Two lawsuits accusing Tarrant Regional Water District board members of illegally extending their term limits have run into stumbling blocks. Earlier this month, a federal judge declined to rule on a lawsuit filed by the Rev. Kyev Tatum and several of his family members, who are accusing the water board of unconstitutionally extending the terms of two board members by moving the election from 2014 to 2015. The Texas Legislature passed a law in 2013 that allowed the water board to move its elections from even- to odd-numbered years.

The Tatums said moving the election, in effect, added an extra year to the terms of Jim Lane and Marty Leonard, in violation of the Texas Constitution.

Water board critic John Basham filed a similar lawsuit in state district court last summer.


Water board trustees said aligning the water district elections with mainstream elections is more cost-effective.

U.S. District Judge Reed O’Connor said the state district court should rule on the Basham lawsuit first, because the state lawsuit could change or make moot the federal action. O’Connor said a previous Texas Supreme Court ruling (Texas vs. Catlin) “held that the Texas Legislature could not extend a city clerk’s two-year term, as provided in the Texas Constitution, by enacting legislation that moved the election to the following year.”

However, State District Judge David Evans later dismissed the Basham case, saying the court lacked jurisdiction because the complaint  “did not reach the merits of whether Texas state law requires [the water district] to hold an election on May 10, 2014.”

“Now that the district court said it had no jurisdiction over John’s case, we’re going back to [federal] court,” Kyev Tatum said. “We’re going to re-file and get it to the judge to reconsider it.”


Out of this World

Maybe there’s an alternate dimension in which hydraulic fracking was never allowed in our cities. In that fantasy universe, drilling task forces are made up of scientists and unbiased citizens; well water isn’t contaminated by carcinogenic chemicals bleeding over from injection wells; the air isn’t polluted by gas clouds from drilling; the city of DISH isn’t one big asthma attack; unicorns poop rainbows, et cetera, et cetera.

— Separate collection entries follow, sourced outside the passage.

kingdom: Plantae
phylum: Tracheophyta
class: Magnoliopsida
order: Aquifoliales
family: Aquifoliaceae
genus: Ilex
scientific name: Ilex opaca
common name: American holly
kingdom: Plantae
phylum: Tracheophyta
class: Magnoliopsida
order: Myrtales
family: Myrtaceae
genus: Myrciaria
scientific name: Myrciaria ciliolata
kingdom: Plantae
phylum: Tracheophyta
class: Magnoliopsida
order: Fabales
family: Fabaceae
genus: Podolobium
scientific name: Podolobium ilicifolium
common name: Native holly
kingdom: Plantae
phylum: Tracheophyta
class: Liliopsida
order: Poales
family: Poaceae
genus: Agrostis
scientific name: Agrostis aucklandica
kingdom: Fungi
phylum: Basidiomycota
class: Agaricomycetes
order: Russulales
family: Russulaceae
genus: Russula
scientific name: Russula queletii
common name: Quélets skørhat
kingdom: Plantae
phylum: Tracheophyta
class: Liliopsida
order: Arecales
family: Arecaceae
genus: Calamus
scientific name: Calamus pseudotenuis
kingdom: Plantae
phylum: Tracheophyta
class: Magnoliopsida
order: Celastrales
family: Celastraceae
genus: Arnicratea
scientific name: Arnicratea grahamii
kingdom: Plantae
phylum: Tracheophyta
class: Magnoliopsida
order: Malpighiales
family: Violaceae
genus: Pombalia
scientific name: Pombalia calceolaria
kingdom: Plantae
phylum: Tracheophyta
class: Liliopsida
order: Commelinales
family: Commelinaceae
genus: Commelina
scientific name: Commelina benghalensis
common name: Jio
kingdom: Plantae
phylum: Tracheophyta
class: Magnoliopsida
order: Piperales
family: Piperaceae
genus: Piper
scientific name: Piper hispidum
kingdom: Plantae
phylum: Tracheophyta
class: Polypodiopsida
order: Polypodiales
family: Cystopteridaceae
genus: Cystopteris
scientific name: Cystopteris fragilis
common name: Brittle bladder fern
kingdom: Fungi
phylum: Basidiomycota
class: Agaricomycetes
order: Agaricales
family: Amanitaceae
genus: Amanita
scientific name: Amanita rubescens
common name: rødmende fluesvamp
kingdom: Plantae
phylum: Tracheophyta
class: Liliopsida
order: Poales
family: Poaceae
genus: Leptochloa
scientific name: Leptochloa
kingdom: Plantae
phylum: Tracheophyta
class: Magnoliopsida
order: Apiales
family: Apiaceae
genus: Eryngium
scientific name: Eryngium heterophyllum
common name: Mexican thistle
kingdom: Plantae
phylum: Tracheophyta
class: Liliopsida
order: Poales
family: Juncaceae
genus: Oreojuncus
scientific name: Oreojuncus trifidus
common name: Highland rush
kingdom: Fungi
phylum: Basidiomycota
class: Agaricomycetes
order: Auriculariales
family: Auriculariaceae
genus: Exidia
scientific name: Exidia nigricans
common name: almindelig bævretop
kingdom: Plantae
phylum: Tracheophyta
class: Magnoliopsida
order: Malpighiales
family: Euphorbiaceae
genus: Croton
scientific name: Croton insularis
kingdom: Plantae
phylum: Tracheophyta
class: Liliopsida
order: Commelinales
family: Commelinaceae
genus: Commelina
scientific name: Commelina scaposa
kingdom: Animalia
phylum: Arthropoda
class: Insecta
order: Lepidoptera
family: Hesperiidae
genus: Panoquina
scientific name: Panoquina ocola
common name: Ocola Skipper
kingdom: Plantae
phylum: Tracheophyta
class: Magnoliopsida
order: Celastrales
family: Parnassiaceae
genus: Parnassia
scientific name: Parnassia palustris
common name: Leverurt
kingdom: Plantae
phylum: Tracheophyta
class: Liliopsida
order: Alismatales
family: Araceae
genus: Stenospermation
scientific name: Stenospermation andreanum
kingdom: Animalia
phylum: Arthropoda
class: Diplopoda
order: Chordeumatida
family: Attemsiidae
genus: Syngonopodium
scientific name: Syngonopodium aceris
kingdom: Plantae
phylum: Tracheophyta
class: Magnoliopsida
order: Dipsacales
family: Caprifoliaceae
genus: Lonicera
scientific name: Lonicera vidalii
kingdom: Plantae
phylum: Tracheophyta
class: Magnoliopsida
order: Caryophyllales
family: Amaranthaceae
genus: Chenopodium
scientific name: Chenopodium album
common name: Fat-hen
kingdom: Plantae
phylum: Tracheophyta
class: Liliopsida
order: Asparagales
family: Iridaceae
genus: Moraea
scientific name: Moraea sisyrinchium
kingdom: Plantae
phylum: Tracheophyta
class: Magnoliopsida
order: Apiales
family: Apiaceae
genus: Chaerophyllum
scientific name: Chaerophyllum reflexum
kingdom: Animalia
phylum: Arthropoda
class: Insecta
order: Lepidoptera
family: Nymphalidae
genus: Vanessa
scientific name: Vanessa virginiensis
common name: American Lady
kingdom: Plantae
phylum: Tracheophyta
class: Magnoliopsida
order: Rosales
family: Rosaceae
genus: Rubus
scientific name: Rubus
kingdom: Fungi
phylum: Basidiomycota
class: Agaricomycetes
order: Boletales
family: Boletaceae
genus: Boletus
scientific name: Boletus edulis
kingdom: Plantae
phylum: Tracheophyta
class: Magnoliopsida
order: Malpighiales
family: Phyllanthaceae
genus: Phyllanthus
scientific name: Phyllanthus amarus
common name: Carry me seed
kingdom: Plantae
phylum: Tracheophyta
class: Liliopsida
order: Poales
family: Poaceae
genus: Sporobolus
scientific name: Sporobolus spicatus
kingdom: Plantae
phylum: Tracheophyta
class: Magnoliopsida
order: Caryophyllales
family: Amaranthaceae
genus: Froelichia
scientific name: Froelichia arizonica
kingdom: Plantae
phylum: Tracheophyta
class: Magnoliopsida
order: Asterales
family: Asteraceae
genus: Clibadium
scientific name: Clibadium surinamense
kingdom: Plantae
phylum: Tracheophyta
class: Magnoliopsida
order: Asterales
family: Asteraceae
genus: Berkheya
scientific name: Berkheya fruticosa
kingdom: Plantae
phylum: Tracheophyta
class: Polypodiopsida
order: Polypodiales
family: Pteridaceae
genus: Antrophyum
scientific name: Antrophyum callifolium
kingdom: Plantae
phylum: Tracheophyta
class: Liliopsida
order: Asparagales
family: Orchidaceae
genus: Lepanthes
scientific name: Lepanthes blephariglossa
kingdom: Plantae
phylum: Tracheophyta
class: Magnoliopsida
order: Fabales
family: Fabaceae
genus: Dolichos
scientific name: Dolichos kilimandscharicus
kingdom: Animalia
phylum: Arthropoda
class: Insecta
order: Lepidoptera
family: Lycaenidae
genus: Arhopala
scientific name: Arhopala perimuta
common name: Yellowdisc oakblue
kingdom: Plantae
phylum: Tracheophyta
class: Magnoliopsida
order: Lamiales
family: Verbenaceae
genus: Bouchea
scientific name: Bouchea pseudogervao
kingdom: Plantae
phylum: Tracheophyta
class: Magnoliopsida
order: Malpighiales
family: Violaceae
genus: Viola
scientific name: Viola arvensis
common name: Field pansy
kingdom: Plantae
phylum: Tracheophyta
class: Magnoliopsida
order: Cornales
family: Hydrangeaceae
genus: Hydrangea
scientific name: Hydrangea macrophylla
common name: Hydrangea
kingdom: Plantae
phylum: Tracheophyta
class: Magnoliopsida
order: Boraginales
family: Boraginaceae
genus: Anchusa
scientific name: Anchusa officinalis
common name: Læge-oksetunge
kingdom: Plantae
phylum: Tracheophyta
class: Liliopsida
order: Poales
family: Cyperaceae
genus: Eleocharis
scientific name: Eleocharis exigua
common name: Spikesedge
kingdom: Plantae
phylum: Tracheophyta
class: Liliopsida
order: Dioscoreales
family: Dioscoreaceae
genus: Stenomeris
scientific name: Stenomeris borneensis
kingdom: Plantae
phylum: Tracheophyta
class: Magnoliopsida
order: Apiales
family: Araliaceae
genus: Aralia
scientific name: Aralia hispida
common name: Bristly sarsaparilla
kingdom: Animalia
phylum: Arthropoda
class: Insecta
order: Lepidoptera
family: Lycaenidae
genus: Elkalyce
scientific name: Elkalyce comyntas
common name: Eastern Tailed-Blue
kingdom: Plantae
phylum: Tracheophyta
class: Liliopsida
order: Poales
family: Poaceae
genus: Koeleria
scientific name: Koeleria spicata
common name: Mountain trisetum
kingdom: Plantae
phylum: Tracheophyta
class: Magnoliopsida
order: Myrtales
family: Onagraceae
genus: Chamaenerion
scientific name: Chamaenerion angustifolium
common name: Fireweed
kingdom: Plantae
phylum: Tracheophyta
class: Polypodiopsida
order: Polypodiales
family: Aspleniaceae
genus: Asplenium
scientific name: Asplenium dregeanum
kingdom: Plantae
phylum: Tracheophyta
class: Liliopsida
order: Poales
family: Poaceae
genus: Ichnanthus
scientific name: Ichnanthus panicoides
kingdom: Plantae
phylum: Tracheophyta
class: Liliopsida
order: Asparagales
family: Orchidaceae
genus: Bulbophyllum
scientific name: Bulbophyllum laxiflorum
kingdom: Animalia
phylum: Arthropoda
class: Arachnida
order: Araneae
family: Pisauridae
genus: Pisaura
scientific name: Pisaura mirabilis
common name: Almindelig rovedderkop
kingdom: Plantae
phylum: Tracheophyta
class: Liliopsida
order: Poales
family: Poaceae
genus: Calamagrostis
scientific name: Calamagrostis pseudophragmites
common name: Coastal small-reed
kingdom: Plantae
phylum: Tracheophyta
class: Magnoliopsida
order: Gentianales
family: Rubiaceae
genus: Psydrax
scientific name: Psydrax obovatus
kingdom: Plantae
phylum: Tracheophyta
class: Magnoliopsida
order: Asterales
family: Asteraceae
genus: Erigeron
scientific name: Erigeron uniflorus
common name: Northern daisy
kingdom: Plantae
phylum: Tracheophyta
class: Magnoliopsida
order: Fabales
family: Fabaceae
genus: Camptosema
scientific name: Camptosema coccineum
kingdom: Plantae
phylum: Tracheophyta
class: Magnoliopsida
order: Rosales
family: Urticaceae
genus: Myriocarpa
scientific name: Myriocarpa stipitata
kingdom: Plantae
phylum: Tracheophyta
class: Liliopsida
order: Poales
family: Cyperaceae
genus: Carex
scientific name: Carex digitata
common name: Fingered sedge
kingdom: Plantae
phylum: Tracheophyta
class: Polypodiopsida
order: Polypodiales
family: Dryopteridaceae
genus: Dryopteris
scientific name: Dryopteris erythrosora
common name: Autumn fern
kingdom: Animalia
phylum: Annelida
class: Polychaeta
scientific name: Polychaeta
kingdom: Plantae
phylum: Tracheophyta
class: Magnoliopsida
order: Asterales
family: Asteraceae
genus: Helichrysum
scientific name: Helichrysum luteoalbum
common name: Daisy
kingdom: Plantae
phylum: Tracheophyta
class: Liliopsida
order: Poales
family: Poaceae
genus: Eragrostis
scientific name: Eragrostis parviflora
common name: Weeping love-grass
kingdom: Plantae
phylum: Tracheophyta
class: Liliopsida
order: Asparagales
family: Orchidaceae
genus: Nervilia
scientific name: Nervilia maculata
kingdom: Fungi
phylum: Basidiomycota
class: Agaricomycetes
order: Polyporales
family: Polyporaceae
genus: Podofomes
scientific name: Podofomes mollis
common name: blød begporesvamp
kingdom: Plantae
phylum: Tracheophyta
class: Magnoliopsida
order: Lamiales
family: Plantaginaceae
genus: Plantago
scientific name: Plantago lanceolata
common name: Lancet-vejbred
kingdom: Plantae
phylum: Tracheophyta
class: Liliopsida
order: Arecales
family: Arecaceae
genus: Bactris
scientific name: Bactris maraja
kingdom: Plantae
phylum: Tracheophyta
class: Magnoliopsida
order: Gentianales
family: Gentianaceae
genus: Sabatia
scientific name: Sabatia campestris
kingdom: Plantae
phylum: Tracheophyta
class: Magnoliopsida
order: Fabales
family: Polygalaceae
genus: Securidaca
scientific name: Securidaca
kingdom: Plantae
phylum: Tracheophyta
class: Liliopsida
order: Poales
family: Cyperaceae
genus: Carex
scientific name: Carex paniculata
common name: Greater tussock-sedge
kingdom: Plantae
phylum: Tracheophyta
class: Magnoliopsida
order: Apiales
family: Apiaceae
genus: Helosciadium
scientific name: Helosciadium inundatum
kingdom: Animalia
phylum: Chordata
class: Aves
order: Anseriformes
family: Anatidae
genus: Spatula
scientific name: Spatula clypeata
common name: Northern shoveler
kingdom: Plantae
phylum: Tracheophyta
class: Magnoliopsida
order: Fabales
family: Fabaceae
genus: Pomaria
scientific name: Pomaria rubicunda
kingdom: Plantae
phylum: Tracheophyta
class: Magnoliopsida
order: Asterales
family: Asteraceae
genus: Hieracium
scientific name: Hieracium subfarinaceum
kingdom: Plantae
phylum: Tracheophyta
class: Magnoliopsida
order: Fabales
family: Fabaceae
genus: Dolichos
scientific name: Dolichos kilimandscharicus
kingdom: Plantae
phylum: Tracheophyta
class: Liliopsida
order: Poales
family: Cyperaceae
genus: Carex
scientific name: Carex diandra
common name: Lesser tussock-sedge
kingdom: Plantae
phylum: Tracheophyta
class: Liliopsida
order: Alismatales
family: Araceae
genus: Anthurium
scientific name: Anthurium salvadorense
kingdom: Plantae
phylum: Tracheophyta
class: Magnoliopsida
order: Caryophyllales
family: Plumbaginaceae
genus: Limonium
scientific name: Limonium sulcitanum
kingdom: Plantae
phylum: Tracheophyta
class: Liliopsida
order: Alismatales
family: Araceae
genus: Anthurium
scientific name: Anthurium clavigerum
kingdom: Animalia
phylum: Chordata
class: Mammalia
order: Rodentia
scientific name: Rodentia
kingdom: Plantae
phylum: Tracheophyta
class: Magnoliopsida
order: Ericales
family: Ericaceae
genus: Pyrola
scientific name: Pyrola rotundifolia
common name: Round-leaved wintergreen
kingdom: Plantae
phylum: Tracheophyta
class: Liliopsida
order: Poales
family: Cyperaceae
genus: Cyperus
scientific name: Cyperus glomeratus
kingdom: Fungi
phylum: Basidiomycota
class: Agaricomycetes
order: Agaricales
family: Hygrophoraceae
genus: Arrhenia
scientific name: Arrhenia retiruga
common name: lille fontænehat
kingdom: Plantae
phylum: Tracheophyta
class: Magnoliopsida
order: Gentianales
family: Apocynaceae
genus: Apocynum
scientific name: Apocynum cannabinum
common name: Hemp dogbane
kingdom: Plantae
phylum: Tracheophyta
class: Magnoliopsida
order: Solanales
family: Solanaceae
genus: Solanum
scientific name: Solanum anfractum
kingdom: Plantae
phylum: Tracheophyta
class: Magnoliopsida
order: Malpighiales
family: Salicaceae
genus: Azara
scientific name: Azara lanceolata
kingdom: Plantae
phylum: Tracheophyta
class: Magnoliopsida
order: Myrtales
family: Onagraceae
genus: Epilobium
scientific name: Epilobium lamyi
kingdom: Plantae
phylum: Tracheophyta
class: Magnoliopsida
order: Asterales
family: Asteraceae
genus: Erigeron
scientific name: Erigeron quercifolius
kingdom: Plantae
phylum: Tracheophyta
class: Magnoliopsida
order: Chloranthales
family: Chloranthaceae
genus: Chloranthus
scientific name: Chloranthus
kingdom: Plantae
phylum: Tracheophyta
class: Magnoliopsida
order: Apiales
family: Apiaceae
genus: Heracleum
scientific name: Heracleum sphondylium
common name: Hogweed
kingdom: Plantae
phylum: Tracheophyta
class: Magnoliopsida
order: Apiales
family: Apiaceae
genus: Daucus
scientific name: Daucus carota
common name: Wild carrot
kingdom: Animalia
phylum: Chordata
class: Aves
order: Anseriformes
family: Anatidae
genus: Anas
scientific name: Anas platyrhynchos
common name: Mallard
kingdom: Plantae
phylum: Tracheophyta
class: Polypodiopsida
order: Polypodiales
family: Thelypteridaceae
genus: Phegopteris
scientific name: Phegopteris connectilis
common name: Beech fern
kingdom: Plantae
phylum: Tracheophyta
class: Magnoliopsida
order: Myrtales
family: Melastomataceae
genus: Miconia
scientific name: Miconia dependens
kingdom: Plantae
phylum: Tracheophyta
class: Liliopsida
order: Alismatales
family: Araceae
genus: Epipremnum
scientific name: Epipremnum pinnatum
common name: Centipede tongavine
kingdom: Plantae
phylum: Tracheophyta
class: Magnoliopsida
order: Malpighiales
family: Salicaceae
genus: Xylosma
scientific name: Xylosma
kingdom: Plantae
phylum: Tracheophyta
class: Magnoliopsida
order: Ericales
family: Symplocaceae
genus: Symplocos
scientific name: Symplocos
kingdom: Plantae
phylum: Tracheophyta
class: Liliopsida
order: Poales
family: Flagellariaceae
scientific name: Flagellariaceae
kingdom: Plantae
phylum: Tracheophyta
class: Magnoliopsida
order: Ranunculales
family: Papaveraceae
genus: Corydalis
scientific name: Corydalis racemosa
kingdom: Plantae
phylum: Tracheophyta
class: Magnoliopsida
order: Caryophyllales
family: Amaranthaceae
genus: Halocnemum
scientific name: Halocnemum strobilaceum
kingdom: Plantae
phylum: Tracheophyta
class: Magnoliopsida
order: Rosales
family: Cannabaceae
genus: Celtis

In our own real world, a group based in Denton is trying to get fracking banned in that city. The Denton Drilling Awareness Group (Denton DAG), an educational nonprofit, has started collecting signatures for a ballot initiative that, if approved by voters, would make Denton the largest city in Texas to ban fracking outright.

In a press release, the group complained that city officials have been unresponsive to complaints about gas drillers and have allowed oil and gas companies to flourish with very little regulation –– a familiar tale to Fort Worth residents.

The group must collect 571 signatures within 180 days to get the initiative on the ballot. The group kicks off the petition drive at 6:30 p.m. Thursday at Sweetwater Bar & Grill in Denton.

If the initiative passes and the ordinance becomes law, what happens to the other dimension? Think of the unicorns.